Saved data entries

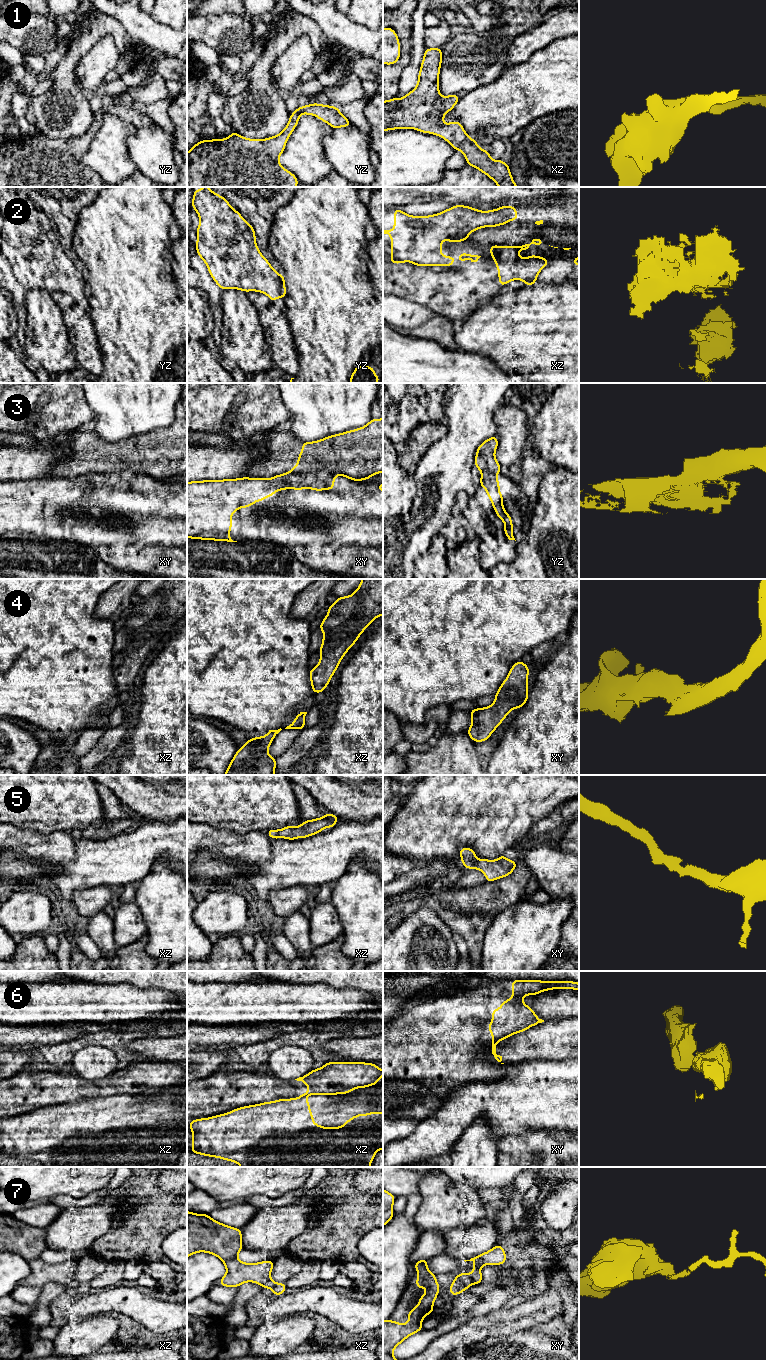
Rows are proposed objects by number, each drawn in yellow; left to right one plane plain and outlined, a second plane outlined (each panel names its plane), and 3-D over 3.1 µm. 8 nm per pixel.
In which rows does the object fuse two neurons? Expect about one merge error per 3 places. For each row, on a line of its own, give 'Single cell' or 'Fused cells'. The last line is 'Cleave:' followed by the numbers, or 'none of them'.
1: Single cell
2: Fused cells
3: Fused cells
4: Single cell
5: Single cell
6: Fused cells
7: Fused cells
Cleave: 2, 3, 6, 7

**Exercise instructions**
Return every line above exactly, omitting images.

**Response for this exercise**
Rows are proposed objects by number, each drawn in yellow; left to right one plane plain and outlined, a second plane outlined (each panel names its plane), and 3-D over 3.1 µm. 8 nm per pixel.
In which rows does the object fuse two neurons? Expect about one merge error per 3 places. For each row, on a line of its own, give 'Single cell' or 'Fused cells'. The last line is 'Cleave:' followed by the numbers, or 'none of them'.
1: Single cell
2: Fused cells
3: Fused cells
4: Single cell
5: Single cell
6: Fused cells
7: Fused cells
Cleave: 2, 3, 6, 7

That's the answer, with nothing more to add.